Creating a Child-Friendly Living Room
Living rooms are, as the name suggests, places for living in. Yet when there are children in the family, a living room can quickly resemble a playroom, somewhere that is not fit to be seen by visitors. The key is to make the living room child-friendly, whilst remaining a decidedly adult space.
Getting the basics right
Families need somewhere to sit and converse in, so it is essential to ensure the living room has plenty of seating. L-shaped sofas are perfect, because they make the best use of the available space and can be placed against walls or put in the middle of the room to create a semi-enclosed focal area. Next, move on to solid, sturdily constructed chairs and tables; they will be able to stand up to the worst any child can throw at them. It might also be an idea to provide some bean bags specifically for the kids.
Children mean toys and games and rather than have them littering the floor, presenting safety hazards and just begging to be broken, be sure to provide the living room with plenty of storage areas. This could be in the form of bookcases, which obviously not only take books, but can be home to several sizes of storage boxes for smaller items. A large footstool with storage doubles as somewhere to put the feet up, whilst also holding a multitude of bits and pieces. Some sofas from here even come with inbuilt storage.
No living room is complete without its media centre, but straggly cables can endanger children and adults too. Tidy cables away by housing the television, satellite box, DVD player, et al, in a unit designed for them. An enclosed TV unit not only improves the look of all that technology, it also provides extra surfaces for family photos. Put all ornaments and accessories up high, out of the children’s reach.
In regards to furniture in general, choose items that have rounded, rather than sharp edges, so that if children do fall against them or knock their heads, the blow will be blunted.
Textures and textiles
Children often have sticky and dirty fingers, so a sofa that can be wiped clean is the best choice for a family living room. Leather is ideal; not only does it look good, it ages better than fabric. The same goes for curtains; long curtains that trail on the floor can be a hazard when children are around, but also become stained and dirtied from their activities. Blinds or shutters are a far better choice.

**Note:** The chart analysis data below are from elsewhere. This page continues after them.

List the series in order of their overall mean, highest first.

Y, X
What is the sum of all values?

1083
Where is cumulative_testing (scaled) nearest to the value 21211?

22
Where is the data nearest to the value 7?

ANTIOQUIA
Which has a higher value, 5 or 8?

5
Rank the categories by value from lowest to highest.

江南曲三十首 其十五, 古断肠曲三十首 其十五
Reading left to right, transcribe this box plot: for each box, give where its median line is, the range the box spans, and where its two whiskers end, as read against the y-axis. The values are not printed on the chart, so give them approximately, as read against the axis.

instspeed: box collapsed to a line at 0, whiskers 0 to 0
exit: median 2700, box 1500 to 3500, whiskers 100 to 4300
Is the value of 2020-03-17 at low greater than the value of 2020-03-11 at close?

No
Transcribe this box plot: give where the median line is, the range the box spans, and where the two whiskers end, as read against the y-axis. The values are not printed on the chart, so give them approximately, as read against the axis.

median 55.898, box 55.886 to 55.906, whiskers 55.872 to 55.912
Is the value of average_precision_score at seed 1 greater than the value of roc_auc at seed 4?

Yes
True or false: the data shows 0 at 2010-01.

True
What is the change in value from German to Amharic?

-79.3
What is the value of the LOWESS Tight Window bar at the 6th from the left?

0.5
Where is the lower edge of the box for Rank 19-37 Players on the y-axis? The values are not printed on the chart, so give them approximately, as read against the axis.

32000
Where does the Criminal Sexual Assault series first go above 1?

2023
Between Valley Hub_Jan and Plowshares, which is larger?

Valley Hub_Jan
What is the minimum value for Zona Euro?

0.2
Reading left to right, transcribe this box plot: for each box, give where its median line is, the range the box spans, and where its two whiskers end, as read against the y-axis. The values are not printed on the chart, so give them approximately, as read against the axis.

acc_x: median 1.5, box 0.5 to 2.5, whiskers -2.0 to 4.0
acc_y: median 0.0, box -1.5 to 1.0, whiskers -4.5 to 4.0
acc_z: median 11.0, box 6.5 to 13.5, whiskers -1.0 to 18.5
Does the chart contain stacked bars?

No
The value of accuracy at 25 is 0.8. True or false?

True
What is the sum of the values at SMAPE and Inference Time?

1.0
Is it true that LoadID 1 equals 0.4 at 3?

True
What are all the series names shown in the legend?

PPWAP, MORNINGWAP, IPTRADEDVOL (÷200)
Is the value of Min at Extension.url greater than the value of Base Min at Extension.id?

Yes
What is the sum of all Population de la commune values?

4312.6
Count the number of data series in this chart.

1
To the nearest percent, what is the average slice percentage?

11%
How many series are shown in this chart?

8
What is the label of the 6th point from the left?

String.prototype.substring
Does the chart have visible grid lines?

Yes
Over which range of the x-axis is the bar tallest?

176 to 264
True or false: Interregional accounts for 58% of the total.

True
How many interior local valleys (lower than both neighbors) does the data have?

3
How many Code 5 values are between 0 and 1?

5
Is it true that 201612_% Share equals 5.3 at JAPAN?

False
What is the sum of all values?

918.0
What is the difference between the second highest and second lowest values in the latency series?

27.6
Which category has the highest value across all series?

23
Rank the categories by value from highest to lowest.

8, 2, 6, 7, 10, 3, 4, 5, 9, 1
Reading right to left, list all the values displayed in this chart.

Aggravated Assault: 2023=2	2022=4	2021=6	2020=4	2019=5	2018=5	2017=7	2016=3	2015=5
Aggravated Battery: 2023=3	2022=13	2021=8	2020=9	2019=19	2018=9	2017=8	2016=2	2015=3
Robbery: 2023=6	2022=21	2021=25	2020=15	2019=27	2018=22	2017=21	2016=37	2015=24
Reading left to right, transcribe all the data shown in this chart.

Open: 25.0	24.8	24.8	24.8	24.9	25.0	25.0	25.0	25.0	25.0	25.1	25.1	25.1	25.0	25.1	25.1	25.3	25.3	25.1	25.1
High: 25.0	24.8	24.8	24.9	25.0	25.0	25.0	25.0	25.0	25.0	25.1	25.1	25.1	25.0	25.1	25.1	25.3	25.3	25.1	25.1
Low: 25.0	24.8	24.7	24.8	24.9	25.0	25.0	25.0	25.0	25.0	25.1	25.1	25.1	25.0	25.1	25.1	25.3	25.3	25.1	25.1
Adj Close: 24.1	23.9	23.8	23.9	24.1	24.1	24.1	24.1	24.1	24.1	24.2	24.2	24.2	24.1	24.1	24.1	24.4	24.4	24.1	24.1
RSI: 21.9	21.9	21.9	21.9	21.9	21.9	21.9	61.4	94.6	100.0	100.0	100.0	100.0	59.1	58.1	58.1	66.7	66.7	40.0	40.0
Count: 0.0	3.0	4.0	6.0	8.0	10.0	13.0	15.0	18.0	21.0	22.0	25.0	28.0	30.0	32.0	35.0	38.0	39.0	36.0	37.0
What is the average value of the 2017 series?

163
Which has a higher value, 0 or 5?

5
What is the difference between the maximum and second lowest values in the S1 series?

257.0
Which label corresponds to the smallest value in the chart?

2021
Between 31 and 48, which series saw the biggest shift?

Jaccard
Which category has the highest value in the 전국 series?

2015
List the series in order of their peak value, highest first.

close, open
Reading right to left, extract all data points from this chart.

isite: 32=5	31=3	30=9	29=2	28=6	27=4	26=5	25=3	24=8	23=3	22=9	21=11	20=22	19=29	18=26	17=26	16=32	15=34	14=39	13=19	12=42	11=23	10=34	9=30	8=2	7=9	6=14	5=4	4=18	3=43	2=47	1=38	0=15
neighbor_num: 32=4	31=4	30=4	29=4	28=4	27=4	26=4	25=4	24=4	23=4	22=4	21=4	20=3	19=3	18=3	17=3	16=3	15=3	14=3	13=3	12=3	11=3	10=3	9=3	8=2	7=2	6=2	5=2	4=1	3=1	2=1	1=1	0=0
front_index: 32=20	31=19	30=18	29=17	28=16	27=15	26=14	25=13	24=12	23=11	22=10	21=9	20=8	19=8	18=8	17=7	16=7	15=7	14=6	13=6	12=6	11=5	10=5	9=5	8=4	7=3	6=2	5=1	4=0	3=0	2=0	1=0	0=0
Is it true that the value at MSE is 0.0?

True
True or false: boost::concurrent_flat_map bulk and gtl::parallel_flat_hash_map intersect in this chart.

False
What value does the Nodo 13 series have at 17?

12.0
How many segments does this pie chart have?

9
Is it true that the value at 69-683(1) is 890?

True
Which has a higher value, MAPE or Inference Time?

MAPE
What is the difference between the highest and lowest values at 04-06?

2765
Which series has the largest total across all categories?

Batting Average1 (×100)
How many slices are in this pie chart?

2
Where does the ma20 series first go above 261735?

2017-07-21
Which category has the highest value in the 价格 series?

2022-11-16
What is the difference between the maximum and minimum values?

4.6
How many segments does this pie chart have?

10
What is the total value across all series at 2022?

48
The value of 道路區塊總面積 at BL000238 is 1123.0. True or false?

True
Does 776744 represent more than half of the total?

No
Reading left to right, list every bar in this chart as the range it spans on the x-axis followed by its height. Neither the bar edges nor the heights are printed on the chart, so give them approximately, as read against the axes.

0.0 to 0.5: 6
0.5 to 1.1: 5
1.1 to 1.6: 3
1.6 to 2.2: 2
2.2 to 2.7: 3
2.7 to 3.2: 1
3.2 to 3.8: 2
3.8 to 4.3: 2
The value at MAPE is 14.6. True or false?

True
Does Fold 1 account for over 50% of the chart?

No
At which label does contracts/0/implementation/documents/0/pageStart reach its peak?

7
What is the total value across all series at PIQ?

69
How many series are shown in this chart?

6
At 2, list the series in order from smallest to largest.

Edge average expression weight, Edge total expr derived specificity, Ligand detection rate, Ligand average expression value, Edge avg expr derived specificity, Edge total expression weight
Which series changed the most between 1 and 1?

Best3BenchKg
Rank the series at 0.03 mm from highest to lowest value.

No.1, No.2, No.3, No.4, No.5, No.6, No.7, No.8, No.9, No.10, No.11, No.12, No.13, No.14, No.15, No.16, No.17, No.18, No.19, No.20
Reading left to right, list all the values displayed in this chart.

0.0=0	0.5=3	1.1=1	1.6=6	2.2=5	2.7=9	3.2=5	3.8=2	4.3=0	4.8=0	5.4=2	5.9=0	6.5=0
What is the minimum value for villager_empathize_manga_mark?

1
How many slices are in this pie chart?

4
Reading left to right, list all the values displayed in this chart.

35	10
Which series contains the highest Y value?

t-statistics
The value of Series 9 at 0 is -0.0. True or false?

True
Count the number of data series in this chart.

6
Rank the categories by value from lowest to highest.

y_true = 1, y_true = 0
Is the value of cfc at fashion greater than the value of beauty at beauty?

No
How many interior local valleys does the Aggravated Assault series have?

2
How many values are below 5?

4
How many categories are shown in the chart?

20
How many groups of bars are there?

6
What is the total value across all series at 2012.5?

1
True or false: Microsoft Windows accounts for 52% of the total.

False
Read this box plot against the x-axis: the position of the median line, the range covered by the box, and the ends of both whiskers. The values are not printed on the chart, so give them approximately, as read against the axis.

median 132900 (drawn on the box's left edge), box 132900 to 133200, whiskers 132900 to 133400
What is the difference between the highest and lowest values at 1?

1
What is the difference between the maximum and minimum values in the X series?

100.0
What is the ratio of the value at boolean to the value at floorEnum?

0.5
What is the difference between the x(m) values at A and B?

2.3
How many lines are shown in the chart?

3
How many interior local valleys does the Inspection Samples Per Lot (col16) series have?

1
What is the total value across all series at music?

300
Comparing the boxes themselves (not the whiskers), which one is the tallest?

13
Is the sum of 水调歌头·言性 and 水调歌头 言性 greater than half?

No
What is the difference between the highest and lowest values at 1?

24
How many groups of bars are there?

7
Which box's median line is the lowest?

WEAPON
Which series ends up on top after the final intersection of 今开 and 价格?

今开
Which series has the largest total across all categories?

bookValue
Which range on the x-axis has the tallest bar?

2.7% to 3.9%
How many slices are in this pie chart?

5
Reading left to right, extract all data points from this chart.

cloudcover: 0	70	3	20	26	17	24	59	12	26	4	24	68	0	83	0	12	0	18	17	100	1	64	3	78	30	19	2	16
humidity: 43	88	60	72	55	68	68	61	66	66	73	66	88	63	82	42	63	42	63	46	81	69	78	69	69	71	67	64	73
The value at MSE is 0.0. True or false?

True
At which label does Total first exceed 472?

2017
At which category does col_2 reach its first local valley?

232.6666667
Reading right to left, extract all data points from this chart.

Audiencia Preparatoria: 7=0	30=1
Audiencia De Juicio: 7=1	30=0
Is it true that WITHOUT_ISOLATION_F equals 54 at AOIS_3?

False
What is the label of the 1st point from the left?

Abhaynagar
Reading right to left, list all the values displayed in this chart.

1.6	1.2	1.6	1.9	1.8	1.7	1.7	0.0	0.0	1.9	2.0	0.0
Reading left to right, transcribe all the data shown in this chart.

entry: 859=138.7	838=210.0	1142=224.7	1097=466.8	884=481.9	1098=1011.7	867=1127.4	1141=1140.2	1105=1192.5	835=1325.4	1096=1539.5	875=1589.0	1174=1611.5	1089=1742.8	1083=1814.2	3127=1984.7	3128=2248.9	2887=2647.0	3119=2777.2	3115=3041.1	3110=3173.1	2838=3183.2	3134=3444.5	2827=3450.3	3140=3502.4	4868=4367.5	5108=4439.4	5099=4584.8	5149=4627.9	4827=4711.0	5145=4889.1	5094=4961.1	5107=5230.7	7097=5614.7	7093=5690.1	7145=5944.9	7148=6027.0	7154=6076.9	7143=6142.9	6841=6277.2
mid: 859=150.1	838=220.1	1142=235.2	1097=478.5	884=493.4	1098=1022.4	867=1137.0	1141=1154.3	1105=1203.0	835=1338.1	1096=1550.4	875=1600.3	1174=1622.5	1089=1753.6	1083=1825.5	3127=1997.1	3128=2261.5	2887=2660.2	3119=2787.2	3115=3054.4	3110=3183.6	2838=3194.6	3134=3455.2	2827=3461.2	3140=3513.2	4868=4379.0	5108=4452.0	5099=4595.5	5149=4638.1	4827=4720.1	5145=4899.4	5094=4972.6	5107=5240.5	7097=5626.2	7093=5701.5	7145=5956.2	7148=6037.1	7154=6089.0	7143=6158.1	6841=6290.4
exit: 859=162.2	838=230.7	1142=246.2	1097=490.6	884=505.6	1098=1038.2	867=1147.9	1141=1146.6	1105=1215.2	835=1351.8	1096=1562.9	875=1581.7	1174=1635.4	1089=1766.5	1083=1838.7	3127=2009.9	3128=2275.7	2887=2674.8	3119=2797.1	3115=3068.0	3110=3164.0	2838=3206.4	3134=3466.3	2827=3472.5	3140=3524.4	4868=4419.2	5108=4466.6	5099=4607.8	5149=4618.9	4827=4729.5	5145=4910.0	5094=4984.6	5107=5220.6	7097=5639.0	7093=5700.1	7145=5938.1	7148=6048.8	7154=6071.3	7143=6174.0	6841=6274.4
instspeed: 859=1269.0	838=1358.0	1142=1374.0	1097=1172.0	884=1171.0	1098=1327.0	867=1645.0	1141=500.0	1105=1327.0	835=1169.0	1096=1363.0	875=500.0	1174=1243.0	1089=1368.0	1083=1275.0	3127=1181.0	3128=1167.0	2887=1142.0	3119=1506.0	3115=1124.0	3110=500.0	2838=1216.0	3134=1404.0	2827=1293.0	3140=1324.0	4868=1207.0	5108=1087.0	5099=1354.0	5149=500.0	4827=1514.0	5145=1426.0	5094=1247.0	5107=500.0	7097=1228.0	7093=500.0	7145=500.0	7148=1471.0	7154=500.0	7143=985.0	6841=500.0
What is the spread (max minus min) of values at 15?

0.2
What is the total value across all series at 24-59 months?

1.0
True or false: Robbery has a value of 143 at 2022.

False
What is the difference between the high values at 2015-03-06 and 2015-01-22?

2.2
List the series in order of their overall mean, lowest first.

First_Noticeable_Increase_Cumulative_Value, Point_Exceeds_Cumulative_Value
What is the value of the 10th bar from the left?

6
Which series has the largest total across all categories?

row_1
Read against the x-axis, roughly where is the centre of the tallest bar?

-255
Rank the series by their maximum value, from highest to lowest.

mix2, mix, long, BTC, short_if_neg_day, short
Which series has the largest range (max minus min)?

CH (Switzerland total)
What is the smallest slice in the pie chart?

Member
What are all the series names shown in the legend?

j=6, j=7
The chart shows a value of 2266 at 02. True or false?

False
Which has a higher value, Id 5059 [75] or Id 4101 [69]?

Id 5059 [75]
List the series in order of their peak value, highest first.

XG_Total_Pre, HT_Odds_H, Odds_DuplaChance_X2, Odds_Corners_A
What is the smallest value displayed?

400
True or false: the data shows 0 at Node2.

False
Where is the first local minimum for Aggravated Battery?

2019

Carpet, whilst feeling good under the feet, is prone to stains and dirt, so ditch it for laminate or solid wooden flooring. This is much easier to keep clean, as spills are easily wiped up, can withstand heavy use and can even look more sophisticated than carpet.
Walls can be tricky; to kids they look like one big drawing board, which is precisely why it is a good idea to use wipeable paint on them. Eggshell, satin or gloss paint can all be cleaned with a damp sponge, but can look a little institutional. Fortunately, newer matte paints have become available that have an easy to wipe surface.